[DATA RECORDS]
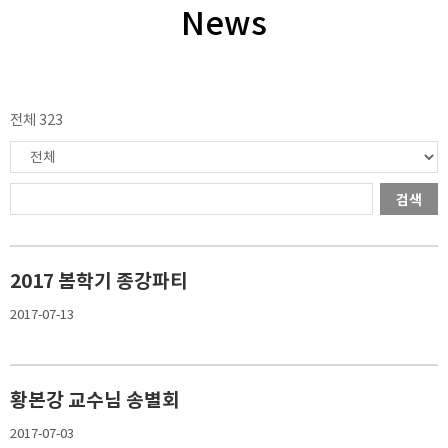
News
전체 323
검색
2017 봄학기 종강파티
2017-07-13
황본강 교수님 송별회
2017-07-03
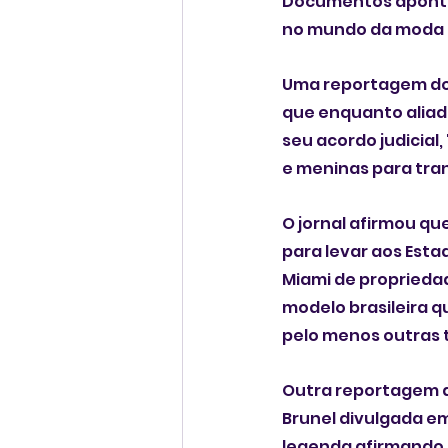
Documentos apontam
no mundo da moda p
Uma reportagem do j
que enquanto aliad
seu acordo judicial
e meninas para tra
O jornal afirmou qu
para levar aos Est
Miami de propriedad
modelo brasileira q
pelo menos outras
Outra reportagem d
Brunel divulgada em
legenda afirmando q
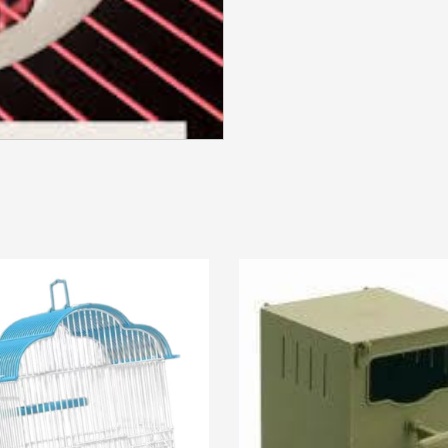
SE CONNECTER
Identifiant ou e-mail
*
Mot de passe
*
Se souvenir de moi
SE CONNECTER
MOT DE PASSE PERDU ?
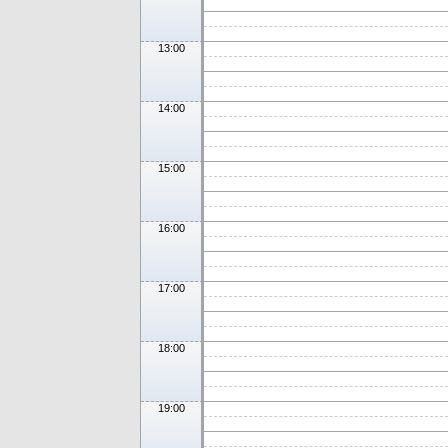
13:00
14:00
15:00
16:00
17:00
18:00
19:00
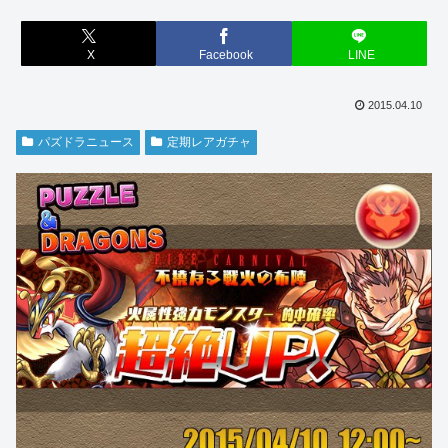
X
Facebook
LINE
2015.04.10
パズドラニュース
定期レアガチャ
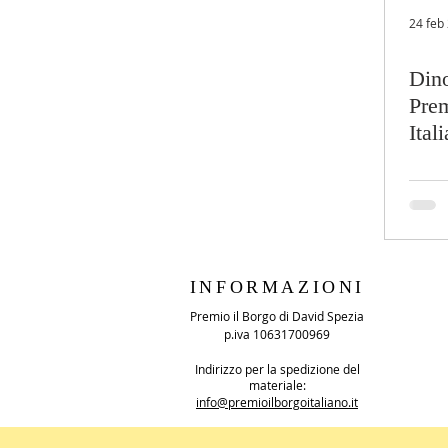
24 feb
Dino
Prem
Ital
INFORMAZIONI
Premio il Borgo di David Spezia
p.iva 10631700969
Indirizzo per la spedizione del
materiale:
info@premioilborgoitaliano.it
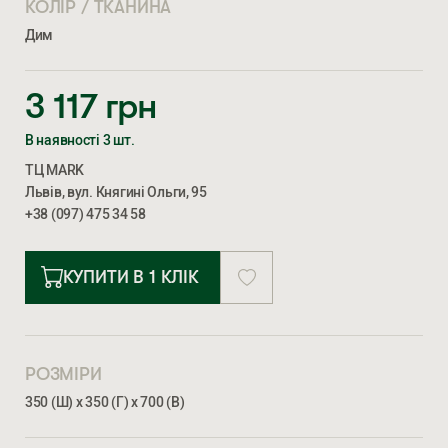
КОЛІР / ТКАНИНА
Дим
3 117
грн
В наявності 3 шт.
ТЦ MARK
Львів, вул. Княгині Ольги, 95
+38 (097) 475 34 58
КУПИТИ В 1 КЛІК
РОЗМІРИ
350 (Ш) х 350 (Г) х 700 (В)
[/DATA RECORDS]
The entries should be printed again exactly as written, leaving all pictures out.

News
전체 323
검색
2017 봄학기 종강파티
2017-07-13
황본강 교수님 송별회
2017-07-03
Documentos apontam
no mundo da moda p
Uma reportagem do j
que enquanto aliad
seu acordo judicial
e meninas para tra
O jornal afirmou qu
para levar aos Est
Miami de propriedad
modelo brasileira q
pelo menos outras
Outra reportagem d
Brunel divulgada em
legenda afirmando q
SE CONNECTER
Identifiant ou e-mail
*
Mot de passe
*
Se souvenir de moi
SE CONNECTER
MOT DE PASSE PERDU ?
13:00
14:00
15:00
16:00
17:00
18:00
19:00
X
Facebook
LINE
2015.04.10
パズドラニュース
定期レアガチャ
24 feb
Dino
Prem
Ital
INFORMAZIONI
Premio il Borgo di David Spezia
p.iva 10631700969
Indirizzo per la spedizione del
materiale:
info@premioilborgoitaliano.it
КОЛІР / ТКАНИНА
Дим
3 117
грн
В наявності 3 шт.
ТЦ MARK
Львів, вул. Княгині Ольги, 95
+38 (097) 475 34 58
КУПИТИ В 1 КЛІК
РОЗМІРИ
350 (Ш) х 350 (Г) х 700 (В)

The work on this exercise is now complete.